● Texte du document:
__________________________________________________
Au nom d'origines lointaines qui le virent apparaître, au début du siècle, comme l'expression politique du mouvement syndical, le Parti travailliste est censé représenter la gauche sur l'échiquier politique britannique.

Mais, dès la Première Guerre mondiale, ce parti a été intégré à la machine gouvernementale de "l'union sacrée", avant de remplacer le vieux Parti libéral au lendemain de cette guerre et de devenir le partenaire du Parti conservateur dans le système bipartiste britannique. Commença alors, avec celui de Macdonald en 1924, une longue lignée de gouvernements travaillistes.

Or, depuis dix-sept ans, c'est-à-dire depuis l'arrivée au gouvernement de Margaret Thatcher et des conservateurs en 1979, le Parti travailliste est écarté du pouvoir. Aujourd'hui, l'usure du pouvoir et le discrédit frappent les conservateurs. Au point que, depuis plusieurs années déjà, le parti au pouvoir perd ses positions les unes après les autres au profit des travaillistes, que ce soit à l'occasion des élections municipales ou des législatives partielles. Quant aux sondages, depuis deux ans, ils ne cessent de donner aux travaillistes une avance de plus de 15 points sur les conservateurs.

Selon toute probabilité, c'est donc le Parti travailliste, c'est-à-dire ce qui tient lieu de gauche en Grande-Bretagne, qui devrait revenir au pouvoir lors des prochaines élections législatives prévues pour 1997. Mais quelle gauche ! Une gauche qui a non seulement rompu, depuis longtemps, avec ses origines, mais qui, de plus, en guise de préparation à son retour au pouvoir, en est à reprendre aujourd'hui intégralement à son compte l'essentiel du fonds de commerce réactionnaire de la droite politique traditionnelle.

L'élection de l'actuel leader du Parti travailliste, Tony Blair, en juillet 1994, a en effet marqué un tournant dans le langage du Parti travailliste. Depuis le milieu des années 1980, celui-ci avait déjà subi un glissement progressif et prudent vers la droite, sous la bannière du "Nouveau Réalisme". Avec Blair, le Parti travailliste s'est engagé dans un ravalement de façade tous azimuts. Et l'odeur de la victoire à l'approche des élections de 1997 n'a fait qu'exacerber cette tendance. Il en est sorti ce que l'on appelle aujourd'hui en Grande-Bretagne le "New Labour" ou "Nouveau Travaillisme".

Cette fois, la prudence n'est plus de mise. L'assurance arrogante affichée par Tony Blair et ses acolytes dans ce brutal réalignement à droite reflète fidèlement celle de la bourgeoisie britannique dans son offensive contre les classes laborieuses, de cette bourgeoisie dont Blair et les dirigeants travaillistes s'apprêtent très ouvertement à servir les intérêts, une fois revenus au pouvoir.
__________________________________________________
[Données sources]
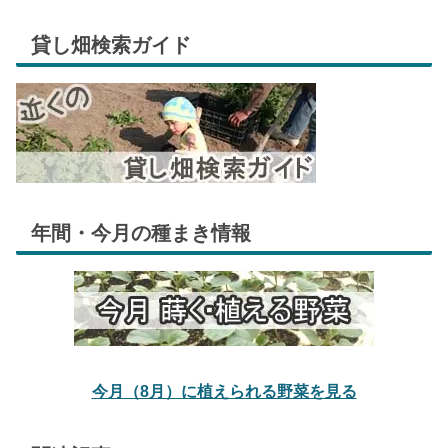
貸し畑検索ガイド
年間・今月の種まき情報
今月（8月）に植えられる野菜を見る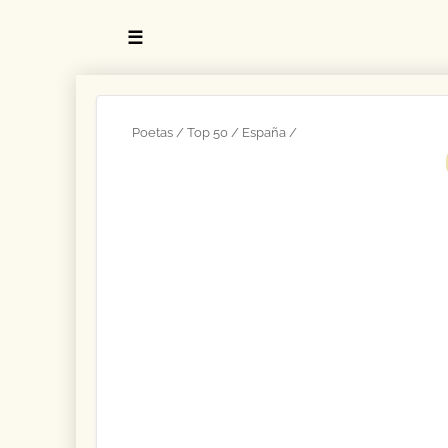
☰
Poetas
Top 50
España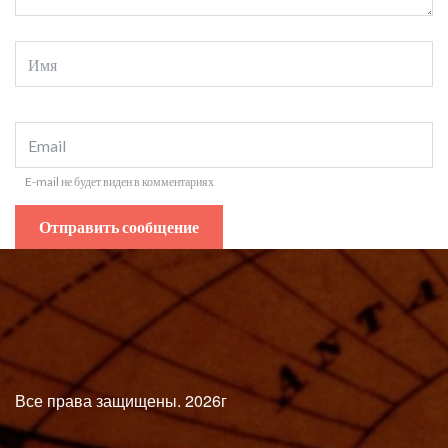
E-mail не будет виден в комментариях
Все права защищены. 2026г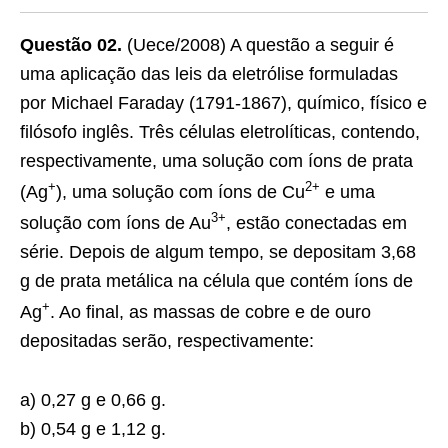
Questão 02.
(Uece/2008) A questão a seguir é
uma aplicação das leis da eletrólise formuladas
por Michael Faraday (1791-1867), químico, físico e
filósofo inglês. Três células eletrolíticas, contendo,
respectivamente, uma solução com íons de prata
+
2+
(Ag
), uma solução com íons de Cu
e uma
3+
solução com íons de Au
, estão conectadas em
série. Depois de algum tempo, se depositam 3,68
g de prata metálica na célula que contém íons de
+
Ag
. Ao final, as massas de cobre e de ouro
depositadas serão, respectivamente:
a) 0,27 g e 0,66 g.
b) 0,54 g e 1,12 g.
__________________________________________________
● Consignes:
a) Répondez à ces questions sur le texte consacré au Parti travailliste britannique :
(i) En quelle année les conservateurs sont-ils arrivés au gouvernement avec Margaret Thatcher ?
(ii) Quel parti les travaillistes ont-ils remplacé au lendemain de la Première Guerre mondiale ?
(iii) Quand Tony Blair a-t-il été élu leader du Parti travailliste ?
b) Prolongez le texte sur le Parti travailliste britannique à partir de son dernier paragraphe.

● Réponses:
a)
(i) En 1979.
(ii) Le vieux Parti libéral.
(iii) En juillet 1994.

b)
Mais si la nature de ce réalignement ne fait pas l'ombre d'un doute, il restait encore entaché d'un certain flou quant aux détails. D'un côté, il était marqué par toute une série de mesures organisationnelles destinées à resserrer le contrôle exercé sur le parti par sa direction et à écarter tout risque de contestation dans ses rangs. De l'autre, il se manifestait par des prises de positions souvent aussi fracassantes que contradictoires, qui semblaient plus destinées à souligner la rupture spectaculaire du Parti travailliste avec son langage réformiste passé qu'à définir clairement la politique d'un futur parti de gouvernement. De fait, la future politique du "New Labour" au pouvoir n'avait encore jamais fait l'objet d'un exposé tant soit peu complet et cohérent.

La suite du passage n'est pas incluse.